Thursday, December 22, 2011
Midnight in Paris
The first four minutes of Midnight in Paris shows shot of the City of Lights, which is reminiscent of the opening moments of Manhattan. You have to admire Allen for paying homage to his own work. Only he can display the glamour of a city without overdoing it.
Our protagonist Gil is played by Owen Wilson, who I considered one of two actors that perfectly captures the Woody Allen persona apart from Allen himself. (The other actor is John Cusack in Bullets Over Broadway.) Gil is clearly unsatisfied with how his life is going. He's constantly around people that you yourself wouldn't want to be stuck with at a party, including his fiancee. (They're at that stage that makes you wonder what made them fall in love in the first place.)

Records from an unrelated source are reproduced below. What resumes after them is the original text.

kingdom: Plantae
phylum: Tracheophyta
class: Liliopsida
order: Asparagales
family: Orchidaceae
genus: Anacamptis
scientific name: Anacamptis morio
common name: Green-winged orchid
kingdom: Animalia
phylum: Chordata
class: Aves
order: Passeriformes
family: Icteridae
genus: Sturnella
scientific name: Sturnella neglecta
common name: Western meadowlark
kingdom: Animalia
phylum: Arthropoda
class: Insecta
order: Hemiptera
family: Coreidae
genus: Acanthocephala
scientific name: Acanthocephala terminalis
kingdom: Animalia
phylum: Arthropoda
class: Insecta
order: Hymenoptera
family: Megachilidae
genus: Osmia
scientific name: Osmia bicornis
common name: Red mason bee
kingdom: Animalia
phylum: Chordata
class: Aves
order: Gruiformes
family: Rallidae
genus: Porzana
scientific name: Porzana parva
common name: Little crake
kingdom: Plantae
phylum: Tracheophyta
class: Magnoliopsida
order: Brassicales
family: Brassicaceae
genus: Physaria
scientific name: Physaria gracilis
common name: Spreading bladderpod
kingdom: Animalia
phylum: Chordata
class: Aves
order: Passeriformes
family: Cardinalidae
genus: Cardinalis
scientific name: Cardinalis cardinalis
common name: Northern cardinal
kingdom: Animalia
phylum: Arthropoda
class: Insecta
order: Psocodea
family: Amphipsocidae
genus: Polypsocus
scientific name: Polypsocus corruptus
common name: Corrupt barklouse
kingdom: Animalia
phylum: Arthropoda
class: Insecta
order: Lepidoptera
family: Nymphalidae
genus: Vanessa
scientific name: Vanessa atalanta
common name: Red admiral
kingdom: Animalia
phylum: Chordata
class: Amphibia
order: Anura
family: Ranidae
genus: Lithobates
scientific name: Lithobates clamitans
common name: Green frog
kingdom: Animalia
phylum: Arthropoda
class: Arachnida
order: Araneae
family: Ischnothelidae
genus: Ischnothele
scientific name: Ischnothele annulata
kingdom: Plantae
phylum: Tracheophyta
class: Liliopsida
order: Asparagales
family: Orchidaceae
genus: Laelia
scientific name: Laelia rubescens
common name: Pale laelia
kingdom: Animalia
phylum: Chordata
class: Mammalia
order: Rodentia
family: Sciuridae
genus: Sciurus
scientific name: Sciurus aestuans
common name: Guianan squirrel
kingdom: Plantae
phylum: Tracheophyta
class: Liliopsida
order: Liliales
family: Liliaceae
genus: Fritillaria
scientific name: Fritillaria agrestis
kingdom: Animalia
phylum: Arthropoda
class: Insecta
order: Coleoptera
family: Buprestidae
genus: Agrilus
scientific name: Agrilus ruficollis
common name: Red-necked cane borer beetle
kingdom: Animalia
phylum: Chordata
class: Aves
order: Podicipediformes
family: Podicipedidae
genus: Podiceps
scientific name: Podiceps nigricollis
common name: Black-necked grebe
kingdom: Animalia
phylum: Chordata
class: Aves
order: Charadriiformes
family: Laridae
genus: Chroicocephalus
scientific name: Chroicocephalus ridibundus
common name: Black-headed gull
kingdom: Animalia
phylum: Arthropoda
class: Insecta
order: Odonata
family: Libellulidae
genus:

But then at midnight, Gil finds himself transported to his ideal location: Paris in the 1920's. Over several nights, he encounters prolific names of the lost generation. (Of the people Gil meets, my favorites were Corey Stoll's Ernest Hemingway and Adrien Brody's Salvador Dali.)
Much like The Purple Rose of Cairo, Midnight in Paris masterfully blends fantasy and reality. Almost immediately, I was swept up in the tale Allen had crafted. If you haven't seen one of this year's best...well, why haven't you?